** INSTRUCTION **
From the records below, set down exactly the lines starting with the line that contains "continua evoluzione, guidata" and going on through the line that contains "pas la présence". Nothing else is wanted.

Stored items from a collection
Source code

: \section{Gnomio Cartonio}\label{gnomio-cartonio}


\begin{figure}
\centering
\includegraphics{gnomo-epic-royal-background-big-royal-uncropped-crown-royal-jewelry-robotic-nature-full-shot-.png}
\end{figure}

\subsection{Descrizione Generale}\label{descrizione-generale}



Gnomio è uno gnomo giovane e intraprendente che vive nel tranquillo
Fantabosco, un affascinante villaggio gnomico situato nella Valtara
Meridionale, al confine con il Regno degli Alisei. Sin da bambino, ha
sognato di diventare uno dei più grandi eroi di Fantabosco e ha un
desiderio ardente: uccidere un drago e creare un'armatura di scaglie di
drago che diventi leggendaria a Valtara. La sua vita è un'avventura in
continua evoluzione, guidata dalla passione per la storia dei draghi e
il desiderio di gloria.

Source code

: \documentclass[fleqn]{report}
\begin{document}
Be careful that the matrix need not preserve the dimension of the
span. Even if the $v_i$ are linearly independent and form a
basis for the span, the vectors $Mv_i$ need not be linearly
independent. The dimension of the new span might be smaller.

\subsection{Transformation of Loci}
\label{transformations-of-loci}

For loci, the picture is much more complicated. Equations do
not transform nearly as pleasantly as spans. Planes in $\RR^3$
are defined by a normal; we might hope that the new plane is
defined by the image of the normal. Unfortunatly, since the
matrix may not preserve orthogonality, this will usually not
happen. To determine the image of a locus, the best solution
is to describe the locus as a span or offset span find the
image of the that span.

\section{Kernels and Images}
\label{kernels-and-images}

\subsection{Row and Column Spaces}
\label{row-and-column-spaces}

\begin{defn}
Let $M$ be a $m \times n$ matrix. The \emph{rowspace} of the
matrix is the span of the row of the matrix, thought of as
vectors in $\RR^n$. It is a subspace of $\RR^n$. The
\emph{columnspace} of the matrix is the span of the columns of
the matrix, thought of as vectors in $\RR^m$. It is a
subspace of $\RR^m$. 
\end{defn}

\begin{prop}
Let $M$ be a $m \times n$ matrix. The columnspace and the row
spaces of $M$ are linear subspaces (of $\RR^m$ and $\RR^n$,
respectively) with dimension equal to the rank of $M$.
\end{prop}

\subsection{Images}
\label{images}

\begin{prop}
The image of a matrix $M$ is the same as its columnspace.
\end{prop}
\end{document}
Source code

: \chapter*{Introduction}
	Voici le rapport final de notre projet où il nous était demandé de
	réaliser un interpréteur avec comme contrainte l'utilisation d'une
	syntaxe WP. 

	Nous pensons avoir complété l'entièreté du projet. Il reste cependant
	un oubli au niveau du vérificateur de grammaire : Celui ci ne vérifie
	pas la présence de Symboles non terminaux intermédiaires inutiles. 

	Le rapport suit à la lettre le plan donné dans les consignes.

** RESULT BELOW **
continua evoluzione, guidata dalla passione per la storia dei draghi e
il desiderio di gloria.

Source code

: \documentclass[fleqn]{report}
\begin{document}
Be careful that the matrix need not preserve the dimension of the
span. Even if the $v_i$ are linearly independent and form a
basis for the span, the vectors $Mv_i$ need not be linearly
independent. The dimension of the new span might be smaller.

\subsection{Transformation of Loci}
\label{transformations-of-loci}

For loci, the picture is much more complicated. Equations do
not transform nearly as pleasantly as spans. Planes in $\RR^3$
are defined by a normal; we might hope that the new plane is
defined by the image of the normal. Unfortunatly, since the
matrix may not preserve orthogonality, this will usually not
happen. To determine the image of a locus, the best solution
is to describe the locus as a span or offset span find the
image of the that span.

\section{Kernels and Images}
\label{kernels-and-images}

\subsection{Row and Column Spaces}
\label{row-and-column-spaces}

\begin{defn}
Let $M$ be a $m \times n$ matrix. The \emph{rowspace} of the
matrix is the span of the row of the matrix, thought of as
vectors in $\RR^n$. It is a subspace of $\RR^n$. The
\emph{columnspace} of the matrix is the span of the columns of
the matrix, thought of as vectors in $\RR^m$. It is a
subspace of $\RR^m$. 
\end{defn}

\begin{prop}
Let $M$ be a $m \times n$ matrix. The columnspace and the row
spaces of $M$ are linear subspaces (of $\RR^m$ and $\RR^n$,
respectively) with dimension equal to the rank of $M$.
\end{prop}

\subsection{Images}
\label{images}

\begin{prop}
The image of a matrix $M$ is the same as its columnspace.
\end{prop}
\end{document}
Source code

: \chapter*{Introduction}
	Voici le rapport final de notre projet où il nous était demandé de
	réaliser un interpréteur avec comme contrainte l'utilisation d'une
	syntaxe WP. 

	Nous pensons avoir complété l'entièreté du projet. Il reste cependant
	un oubli au niveau du vérificateur de grammaire : Celui ci ne vérifie
	pas la présence de Symboles non terminaux intermédiaires inutiles. 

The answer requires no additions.